Hi, I'm really interested in film production and was wondering if it was possible to just get an experience of learning more about it. Is it possible to go to the Toronto Film School and apply for a course as a highschool student? Or is the school just for people who have graduated highschool?


----------



## TSMG

Hi All,

I am the Founder of the Toronto Screenwriters Meetup Group.

I went to Vancouver Film School - to be honest if you want to learn the industry, some of the best ways are to simply get out there and get involved.

Our screenwriters organization is a great place to start, we offer workshops, seminars, discounts on services, and so much more for prices geared towards the student budget.

Check out our latest event on Bravo!FACT funding opportunities.

(Dataset entries)
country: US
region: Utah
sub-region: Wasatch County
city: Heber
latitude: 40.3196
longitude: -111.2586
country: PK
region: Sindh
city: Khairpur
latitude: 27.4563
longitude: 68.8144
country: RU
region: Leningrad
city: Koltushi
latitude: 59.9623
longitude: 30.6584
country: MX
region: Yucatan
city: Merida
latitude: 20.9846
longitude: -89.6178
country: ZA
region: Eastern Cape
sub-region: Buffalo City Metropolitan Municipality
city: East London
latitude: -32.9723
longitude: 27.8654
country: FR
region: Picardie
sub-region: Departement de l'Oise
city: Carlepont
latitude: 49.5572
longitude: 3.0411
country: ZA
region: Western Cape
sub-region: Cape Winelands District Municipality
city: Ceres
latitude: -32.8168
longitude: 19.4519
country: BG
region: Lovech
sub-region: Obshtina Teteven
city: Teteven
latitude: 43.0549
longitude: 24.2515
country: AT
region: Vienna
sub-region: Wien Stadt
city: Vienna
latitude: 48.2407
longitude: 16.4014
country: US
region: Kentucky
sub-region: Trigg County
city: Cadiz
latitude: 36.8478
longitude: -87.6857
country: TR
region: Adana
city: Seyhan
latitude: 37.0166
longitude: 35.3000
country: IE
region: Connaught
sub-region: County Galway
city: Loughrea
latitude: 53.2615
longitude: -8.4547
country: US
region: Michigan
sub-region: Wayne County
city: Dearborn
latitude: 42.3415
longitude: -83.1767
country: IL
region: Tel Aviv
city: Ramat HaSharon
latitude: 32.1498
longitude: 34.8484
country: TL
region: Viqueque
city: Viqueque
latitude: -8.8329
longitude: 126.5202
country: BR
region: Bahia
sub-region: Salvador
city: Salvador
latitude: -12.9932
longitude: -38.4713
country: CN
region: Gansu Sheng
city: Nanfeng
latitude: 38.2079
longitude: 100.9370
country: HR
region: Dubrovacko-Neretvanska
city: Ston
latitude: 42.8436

> **The problem**:
Can you carry on the forum thread about high school students taking film courses in Toronto from the point where it stops?

> **Answer to the problem**:
[TSMG] Bravo!FACT: How To Be Funding Ready! - Feat. Judy Gladstone + PRIZES Only $10.00 ! ! !

Check it out at  [TSMG] Home Page http://www.meetup.com/screenwriters-240/


----------



## mythkiller

So finally is TFS a good place go to?


----------



## mythkiller

im thinking of joining that school as well, the fee is 40,000$ now by the way, international fee!


----------



## Mike_V

Closing this thread because it's over 5 years old and as the Site Rules have said, Please do not resurrect old threads. 
At this point, it's cleaner to start a new one with fresh info.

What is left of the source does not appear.